All these moments lost in time like tears in rain.

No matter how globalised the world is, and no matter what incredible experiences humans have thanks to the globalised world that dominates our life, humans are still mortal, and destined for obscurity. This is an essential, universal human condition that the film confronts its audience with.

There are two main ways in which this excellent film can be related to globalisation and the values and paradigms of the 20th century. The first is the way in which replicants were created in order to assist in the exploration and colonisation of other planets as humans spreaded themselves throughout the solar system more and more in this dystopic vision of the future. The opening credits of the film explains the creation of replicants with the following words:

Replicants were used Off-world, in the hazardous exploration and colonisation of other planets.

Globalisation is a phenomenon where the world literally has become a smaller place and humans are impacted more and more by what happens on the other side of the world as trade and consumerism increasingly dominate our lifestyle. This film posits a future world where this globalisation has been taken to its logical future extension in the colonisation of other planets, as life on earth comes to depend more and more on what happens on other planets in the solar system.

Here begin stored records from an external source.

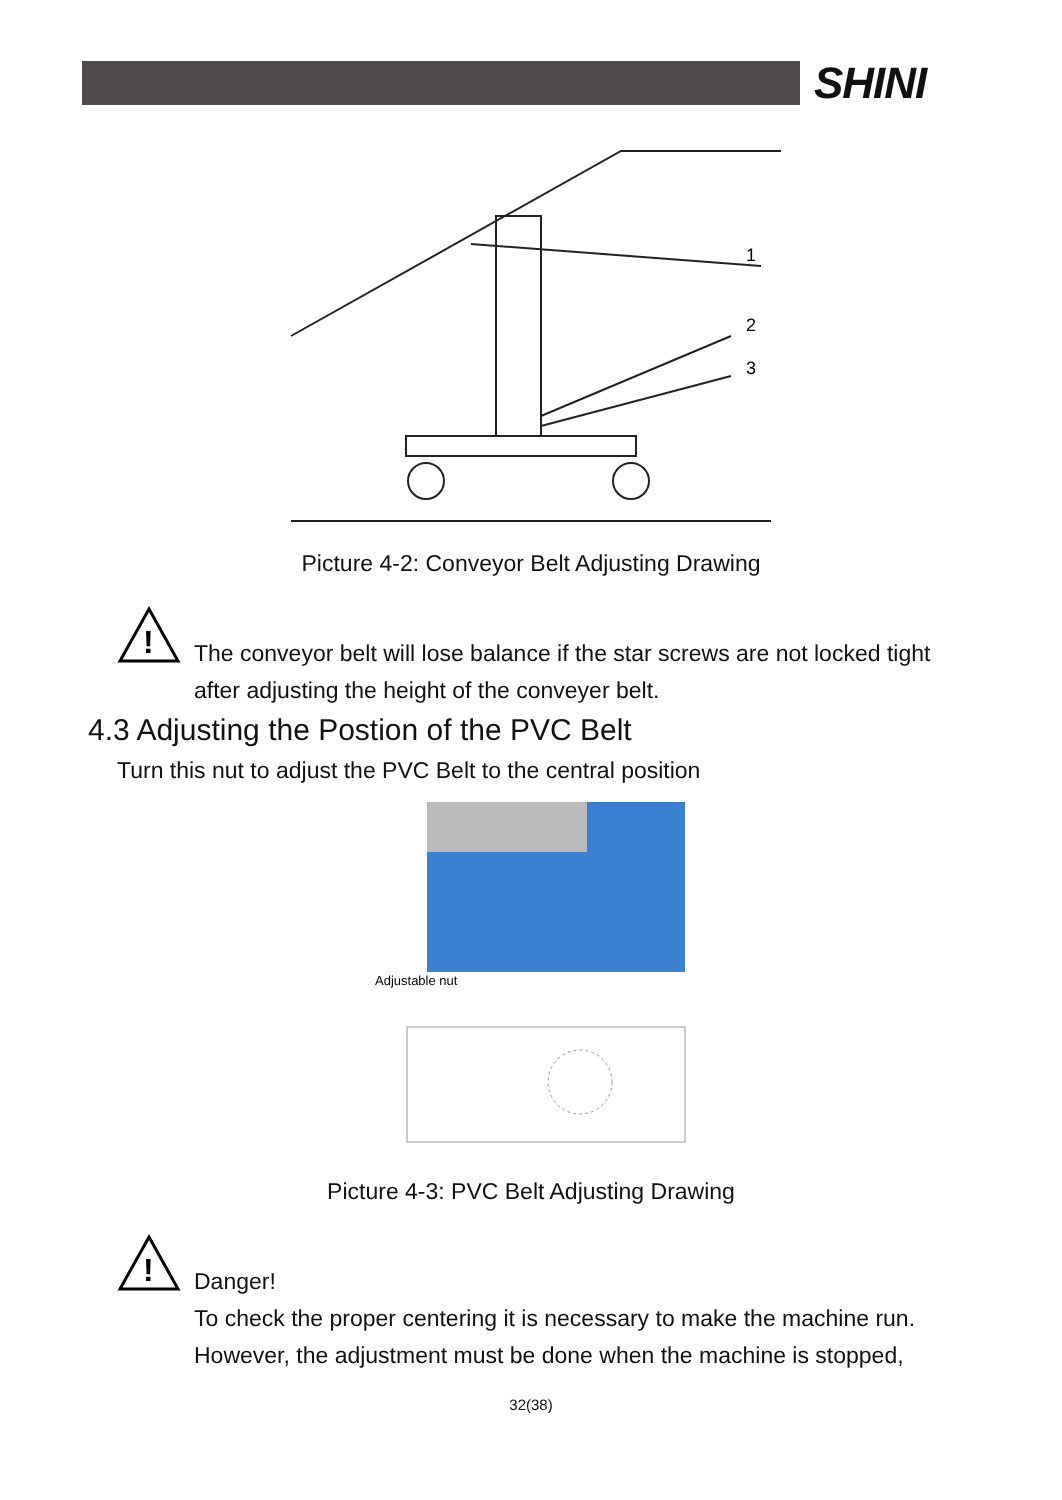SHINI
1
2
3
Picture 4-2: Conveyor Belt Adjusting Drawing
!
The conveyor belt will lose balance if the star screws are not locked tight
after adjusting the height of the conveyer belt.
4.3 Adjusting the Postion of the PVC Belt
Turn this nut to adjust the PVC Belt to the central position
Adjustable nut
Picture 4-3: PVC Belt Adjusting Drawing
!
Danger!
To check the proper centering it is necessary to make the machine run.
However, the adjustment must be done when the machine is stopped,
32(38)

Secondly, Ridley Scott presents a challenging message of what the future could look like environmentally if steps are not taken. Although Los Angeles is viewed in 2019, and hopefully pollution will not have reached such a terrible state in six years, Ridley Scott's Los Angeles is a city that is surrounded permanently by a cloud of smog that means sunlight does not enter into the existence of those that live there. Ridley Scott therefore hopes to impact his viewers with this warning vision of what the world could look like if humans are unable to do anything about the dire environmental situation they are faced with.